There are two multivibrator circuits. Both are built using IC NE555 and configured in astable mode. Reset pin 4 of both multi-vibrators are controlled by MCU port pins P2.2 and P2.3.

A 12MHz crystal is connected to crystal pins 18 and 19 of IC6 along with two 33pF capacitors (C2 and C3). This circuitry provides clock signal to the MCU for its internal operations. Capacitor C1 in parallel with resistor R16 and push button S1 are connected to RST pin 9 to provide manual reset to the MCU.

When any sensor detects motion, data is transmitted through RF Tx. This is received and demodulated by RF Rx module. This data is sent to RF decoder HT12D (IC5), which detects valid address indicated through the blinking of LED5. Then, the decoder latches the data, which is made available across data pins D8 through D11 of IC5. When valid address is received, VT pin of IC5 goes high and the MCU gets an interrupt signal. It gets bit pattern on port P1. As per data bits, any one pin (out of four) will be low and rest will be high.

Based on which pin is low, the MCU identifies the sensor that detects motion and indicates the direction of the intrusion. This is listed in Table II.

As per Table II, the MCU immediately decides and displays the message “intruder detected from xxxx side” on LCD1. It also enables both multivibrators by applying high input on RST pin.

The multivibrator (IC7) that flashes LED6 has a flashing rate of 2Hz. Component values for R19, R20 and C7 are chosen in a way that output frequency is around 2Hz.

Another multivibrator (IC8) generates 1kHz audio tone as siren through speaker (LS1). Component values for R21, R22 and C5 are chosen in a way that output frequency is around 1kHz.

When sensor PS1 (or any sensor) detects motion, its output remains high for around five to ten seconds because of a slower response. The siren sounds and LED6 continues flashing for about ten seconds. The message on LCD1 shows the side where motion is detected.

After sensor output becomes stable (low), both the siren and LED6 turn off.

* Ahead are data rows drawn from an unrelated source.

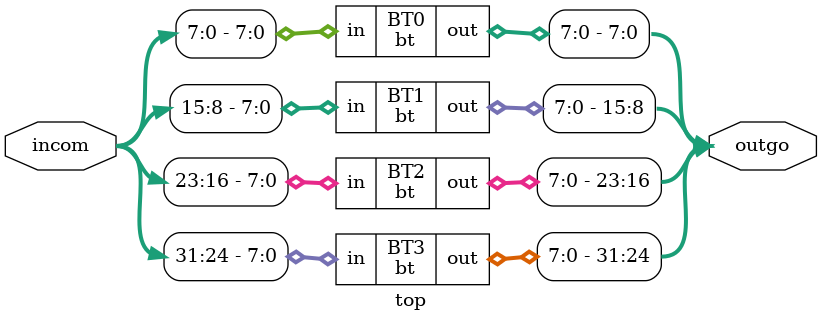
<source format=v>
module bt (
   out,
   in
   );
   input [7:0] in;
   output [7:0] out;

   wire [7:0] 	out = ~in;
endmodule module top (
   outgo,
   incom
   );
   input [31:0] incom;
   output [31:0] outgo;

   

   bt BT0 (
	   .out				(outgo[7:0]),		 .in				(incom[7:0]));		 bt BT1 (
	   .out				(outgo[15:8]),		 .in				(incom[15:8]));		 bt BT2 (
	   .out				(outgo[23:16]),		 .in				(incom[23:16]));		 bt BT3 (
	   .out				(outgo[31:24]),		 .in				(incom[31:24]));		 endmodule 
</source>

Software program for Wireless Security System

Complete system operation is carried out based on the program embedded into the internal flash of AT89S52. The program performs the following tasks:

1. Decides where motion is detected

2. Displays warning and other messages on LCD1

3. Displays side where motion is detected

4. Flashes LED6 and turns on siren when motion is detected

The program is written in C language for 8051 family of controllers. It is compiled in Keil IDE software. The complete program is a combination of many different functions, including:

lcd_delay() generates delay for the LCD to get ready to accept a new command or data byte
lcd_send_cmd() sends command byte to LCD
lcd_send_data() sends character to be displayed on LCD
lcd_display_string() displays various strings and messages on LCD
lcd_init() configures and initialises LCD
ext_int() is an interrupt sub-routine function that gets input from port P1
delay_10s() generates approximately 10-sec delay
main() compares digital input of P1 and detects which port pin is low. It also displays on LCD1 the side of motion or intrusion detection

Download Source Folder

Construction and testing

An actual-size PCB layout for the transmitter section of the wireless security system is shown in Fig. 5 and its components layout in Fig. 6.

PCB layout of transmitter circuits
Fig. 5: PCB layout of transmitter circuits
Components layout for transmitter PCBs
Fig. 6: Components layout for transmitter PCBs

Cut the PCB across the dotted lines for four transmitter sets. Enclose each transmitter section in separate boxes, including 6V battery. Connect the four PIR sensors in each transmitter PCB assembly. Install these at the four locations of your home or office.

An actual-size PCB layout of the receiver unit is shown in Fig. 7 and its components layout in Fig. 8.

PCB layout of receiver unit
Fig. 7: PCB layout of receiver unit
Components layout for receiver PCB
Fig. 8: Components layout for receiver PCB

Download PCB and component layout PDFs: click here

After assembling the circuits on the PCBs, if everything is correct, burn the program (pir.hex) into the MCU using a suitable programmer. Insert AT89S52 on IC base soldered on the PCB. Enclose the PCB, switch and connectors in a suitable box. Connect 5V to operate the circuit. Your circuit is now ready to use.